• **Problem to work on**
Find the line that contains "Identify the document". Then set down that line and all the lines after it, to the end of the records, exactly and with nothing added.

### Input records ###

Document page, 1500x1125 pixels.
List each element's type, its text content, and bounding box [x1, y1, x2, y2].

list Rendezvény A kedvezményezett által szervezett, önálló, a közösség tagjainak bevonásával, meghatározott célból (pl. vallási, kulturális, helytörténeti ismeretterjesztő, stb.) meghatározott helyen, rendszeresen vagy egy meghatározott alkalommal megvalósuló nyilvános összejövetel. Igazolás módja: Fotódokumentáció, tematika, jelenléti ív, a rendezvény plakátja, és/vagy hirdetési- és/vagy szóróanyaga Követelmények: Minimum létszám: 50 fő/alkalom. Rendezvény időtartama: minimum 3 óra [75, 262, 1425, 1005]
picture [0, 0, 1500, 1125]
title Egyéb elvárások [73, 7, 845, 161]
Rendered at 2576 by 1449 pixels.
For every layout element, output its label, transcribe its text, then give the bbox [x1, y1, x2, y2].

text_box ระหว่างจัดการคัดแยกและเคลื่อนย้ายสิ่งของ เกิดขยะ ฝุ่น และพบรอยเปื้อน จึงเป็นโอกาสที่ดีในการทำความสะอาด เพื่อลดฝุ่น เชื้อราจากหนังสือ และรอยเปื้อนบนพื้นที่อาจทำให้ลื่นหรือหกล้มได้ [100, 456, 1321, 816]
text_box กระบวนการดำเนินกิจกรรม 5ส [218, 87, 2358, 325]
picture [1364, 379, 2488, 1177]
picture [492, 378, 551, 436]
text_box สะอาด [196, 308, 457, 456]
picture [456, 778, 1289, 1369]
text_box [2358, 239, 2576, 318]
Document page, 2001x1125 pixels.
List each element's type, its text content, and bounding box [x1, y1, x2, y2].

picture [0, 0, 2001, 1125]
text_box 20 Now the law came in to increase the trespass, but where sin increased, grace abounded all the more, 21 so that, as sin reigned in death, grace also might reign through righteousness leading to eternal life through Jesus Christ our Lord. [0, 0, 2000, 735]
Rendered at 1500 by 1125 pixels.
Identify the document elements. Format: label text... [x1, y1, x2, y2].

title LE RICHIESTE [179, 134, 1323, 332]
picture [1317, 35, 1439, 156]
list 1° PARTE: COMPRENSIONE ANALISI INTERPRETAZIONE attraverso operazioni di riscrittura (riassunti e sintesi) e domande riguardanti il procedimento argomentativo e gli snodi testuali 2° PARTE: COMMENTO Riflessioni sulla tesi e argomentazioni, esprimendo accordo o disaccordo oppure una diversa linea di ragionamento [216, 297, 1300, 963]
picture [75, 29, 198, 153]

###

• **Expected output**
Identify the document elements. Format: label text... [x1, y1, x2, y2].

title LE RICHIESTE [179, 134, 1323, 332]
picture [1317, 35, 1439, 156]
list 1° PARTE: COMPRENSIONE ANALISI INTERPRETAZIONE attraverso operazioni di riscrittura (riassunti e sintesi) e domande riguardanti il procedimento argomentativo e gli snodi testuali 2° PARTE: COMMENTO Riflessioni sulla tesi e argomentazioni, esprimendo accordo o disaccordo oppure una diversa linea di ragionamento [216, 297, 1300, 963]
picture [75, 29, 198, 153]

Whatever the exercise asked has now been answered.